» **Saved data entries**
[Start of Attachment]

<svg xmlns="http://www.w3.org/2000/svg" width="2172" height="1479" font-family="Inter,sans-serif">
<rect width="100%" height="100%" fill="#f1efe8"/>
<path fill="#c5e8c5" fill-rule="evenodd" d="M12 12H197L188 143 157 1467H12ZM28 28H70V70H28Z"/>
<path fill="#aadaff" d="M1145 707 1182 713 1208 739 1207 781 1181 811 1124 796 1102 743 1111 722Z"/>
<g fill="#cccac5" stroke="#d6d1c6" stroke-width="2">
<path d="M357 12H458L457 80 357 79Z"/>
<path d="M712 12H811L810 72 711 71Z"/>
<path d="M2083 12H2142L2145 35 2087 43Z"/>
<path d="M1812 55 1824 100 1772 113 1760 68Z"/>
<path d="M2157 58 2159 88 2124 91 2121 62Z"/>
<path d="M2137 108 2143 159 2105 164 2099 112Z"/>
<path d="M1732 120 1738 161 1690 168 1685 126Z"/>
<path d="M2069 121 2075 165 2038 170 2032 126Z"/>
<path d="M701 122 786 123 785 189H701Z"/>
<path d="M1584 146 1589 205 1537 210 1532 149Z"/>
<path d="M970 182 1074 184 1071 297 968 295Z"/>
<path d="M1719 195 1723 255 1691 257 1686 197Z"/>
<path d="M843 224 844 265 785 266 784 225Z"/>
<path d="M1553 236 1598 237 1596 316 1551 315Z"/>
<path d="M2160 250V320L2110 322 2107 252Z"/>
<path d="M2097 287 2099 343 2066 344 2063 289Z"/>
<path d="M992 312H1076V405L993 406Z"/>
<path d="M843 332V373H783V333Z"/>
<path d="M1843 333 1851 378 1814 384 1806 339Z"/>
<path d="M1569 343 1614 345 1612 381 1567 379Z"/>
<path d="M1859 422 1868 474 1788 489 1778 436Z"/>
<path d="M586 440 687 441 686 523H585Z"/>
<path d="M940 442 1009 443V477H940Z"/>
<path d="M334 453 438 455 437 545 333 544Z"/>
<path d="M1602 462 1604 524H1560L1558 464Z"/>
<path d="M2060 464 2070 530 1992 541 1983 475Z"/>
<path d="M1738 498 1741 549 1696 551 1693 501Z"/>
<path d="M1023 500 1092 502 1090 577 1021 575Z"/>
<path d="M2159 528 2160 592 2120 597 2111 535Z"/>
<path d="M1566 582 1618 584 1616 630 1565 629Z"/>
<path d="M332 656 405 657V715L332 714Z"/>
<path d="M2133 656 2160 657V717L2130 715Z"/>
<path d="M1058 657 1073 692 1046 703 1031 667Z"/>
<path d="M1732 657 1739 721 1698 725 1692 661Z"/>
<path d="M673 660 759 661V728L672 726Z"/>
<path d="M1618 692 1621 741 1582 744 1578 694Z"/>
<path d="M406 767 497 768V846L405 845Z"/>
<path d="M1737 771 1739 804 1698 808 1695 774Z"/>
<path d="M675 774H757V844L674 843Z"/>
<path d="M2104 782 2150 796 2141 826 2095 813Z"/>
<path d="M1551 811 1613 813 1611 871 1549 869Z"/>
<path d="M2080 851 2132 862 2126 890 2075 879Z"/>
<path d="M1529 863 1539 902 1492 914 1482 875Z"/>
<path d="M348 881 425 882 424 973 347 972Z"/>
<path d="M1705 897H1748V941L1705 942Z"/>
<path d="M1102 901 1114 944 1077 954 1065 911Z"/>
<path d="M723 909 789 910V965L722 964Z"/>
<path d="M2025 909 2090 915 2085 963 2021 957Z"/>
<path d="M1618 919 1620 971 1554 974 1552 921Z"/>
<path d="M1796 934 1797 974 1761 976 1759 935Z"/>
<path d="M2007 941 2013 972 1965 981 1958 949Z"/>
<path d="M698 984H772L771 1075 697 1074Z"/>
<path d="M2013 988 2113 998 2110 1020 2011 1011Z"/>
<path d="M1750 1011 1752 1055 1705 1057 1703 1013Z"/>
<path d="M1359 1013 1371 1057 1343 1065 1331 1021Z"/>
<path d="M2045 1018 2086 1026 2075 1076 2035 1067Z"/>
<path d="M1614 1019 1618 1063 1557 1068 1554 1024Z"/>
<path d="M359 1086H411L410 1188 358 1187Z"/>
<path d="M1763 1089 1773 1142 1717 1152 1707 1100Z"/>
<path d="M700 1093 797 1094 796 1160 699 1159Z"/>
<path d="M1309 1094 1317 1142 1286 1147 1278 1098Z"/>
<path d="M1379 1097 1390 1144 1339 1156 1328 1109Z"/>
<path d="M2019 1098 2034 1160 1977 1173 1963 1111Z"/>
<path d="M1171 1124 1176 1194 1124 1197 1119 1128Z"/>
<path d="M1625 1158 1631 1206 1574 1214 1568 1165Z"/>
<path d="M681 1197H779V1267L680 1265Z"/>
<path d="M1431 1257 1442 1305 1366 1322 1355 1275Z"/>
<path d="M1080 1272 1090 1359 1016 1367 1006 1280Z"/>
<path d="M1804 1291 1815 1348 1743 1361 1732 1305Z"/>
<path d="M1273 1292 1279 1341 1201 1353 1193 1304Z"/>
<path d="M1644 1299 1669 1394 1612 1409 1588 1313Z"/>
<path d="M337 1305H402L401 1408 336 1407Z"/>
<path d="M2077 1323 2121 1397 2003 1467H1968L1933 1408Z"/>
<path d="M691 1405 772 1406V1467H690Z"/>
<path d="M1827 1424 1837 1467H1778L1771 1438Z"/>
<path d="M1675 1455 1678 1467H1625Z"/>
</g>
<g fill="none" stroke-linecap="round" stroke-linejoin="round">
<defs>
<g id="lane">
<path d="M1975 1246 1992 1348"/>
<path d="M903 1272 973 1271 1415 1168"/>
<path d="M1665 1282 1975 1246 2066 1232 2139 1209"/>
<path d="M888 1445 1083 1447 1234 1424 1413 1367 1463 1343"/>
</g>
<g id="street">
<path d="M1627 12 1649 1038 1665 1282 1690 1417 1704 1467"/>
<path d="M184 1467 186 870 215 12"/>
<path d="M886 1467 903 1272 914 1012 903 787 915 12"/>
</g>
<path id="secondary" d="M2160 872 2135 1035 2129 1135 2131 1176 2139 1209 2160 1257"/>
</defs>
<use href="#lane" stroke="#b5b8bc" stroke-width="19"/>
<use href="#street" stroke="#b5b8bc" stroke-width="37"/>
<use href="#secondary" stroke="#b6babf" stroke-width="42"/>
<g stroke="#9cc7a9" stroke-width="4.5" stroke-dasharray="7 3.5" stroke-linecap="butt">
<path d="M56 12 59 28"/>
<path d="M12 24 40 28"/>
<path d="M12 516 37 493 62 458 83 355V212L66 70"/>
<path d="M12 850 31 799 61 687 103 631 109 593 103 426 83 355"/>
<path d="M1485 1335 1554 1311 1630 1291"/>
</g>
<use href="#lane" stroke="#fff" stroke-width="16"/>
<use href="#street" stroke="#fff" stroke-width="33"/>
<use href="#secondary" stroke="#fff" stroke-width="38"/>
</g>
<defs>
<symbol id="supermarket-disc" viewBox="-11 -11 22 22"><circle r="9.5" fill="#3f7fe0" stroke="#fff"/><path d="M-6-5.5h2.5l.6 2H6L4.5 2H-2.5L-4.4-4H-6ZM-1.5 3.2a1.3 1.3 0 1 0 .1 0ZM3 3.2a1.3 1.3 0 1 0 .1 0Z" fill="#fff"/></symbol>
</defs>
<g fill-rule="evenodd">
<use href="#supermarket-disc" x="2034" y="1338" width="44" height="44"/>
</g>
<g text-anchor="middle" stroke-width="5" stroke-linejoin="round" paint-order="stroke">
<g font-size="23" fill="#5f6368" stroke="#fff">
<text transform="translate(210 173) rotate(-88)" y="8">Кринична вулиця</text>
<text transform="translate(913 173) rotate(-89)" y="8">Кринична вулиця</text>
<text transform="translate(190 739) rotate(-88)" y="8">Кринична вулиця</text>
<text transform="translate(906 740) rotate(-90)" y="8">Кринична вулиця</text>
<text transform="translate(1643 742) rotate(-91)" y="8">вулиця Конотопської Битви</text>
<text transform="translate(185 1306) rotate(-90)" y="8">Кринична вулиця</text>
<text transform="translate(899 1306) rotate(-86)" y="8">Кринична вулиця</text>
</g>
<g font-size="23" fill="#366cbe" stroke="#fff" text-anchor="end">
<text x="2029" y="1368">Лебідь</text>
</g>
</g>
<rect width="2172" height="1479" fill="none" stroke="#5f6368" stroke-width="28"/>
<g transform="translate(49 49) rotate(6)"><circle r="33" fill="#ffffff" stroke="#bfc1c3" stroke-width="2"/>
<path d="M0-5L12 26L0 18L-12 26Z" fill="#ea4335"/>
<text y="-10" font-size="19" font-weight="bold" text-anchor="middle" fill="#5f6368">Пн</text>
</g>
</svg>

[End of Attachment]

» **WORK REQUIRED**
Gather all lines from the records above in which "вулиця" appears.

» **EXERCISE SOLUTION**
<text transform="translate(210 173) rotate(-88)" y="8">Кринична вулиця</text>
<text transform="translate(913 173) rotate(-89)" y="8">Кринична вулиця</text>
<text transform="translate(190 739) rotate(-88)" y="8">Кринична вулиця</text>
<text transform="translate(906 740) rotate(-90)" y="8">Кринична вулиця</text>
<text transform="translate(1643 742) rotate(-91)" y="8">вулиця Конотопської Битви</text>
<text transform="translate(185 1306) rotate(-90)" y="8">Кринична вулиця</text>
<text transform="translate(899 1306) rotate(-86)" y="8">Кринична вулиця</text>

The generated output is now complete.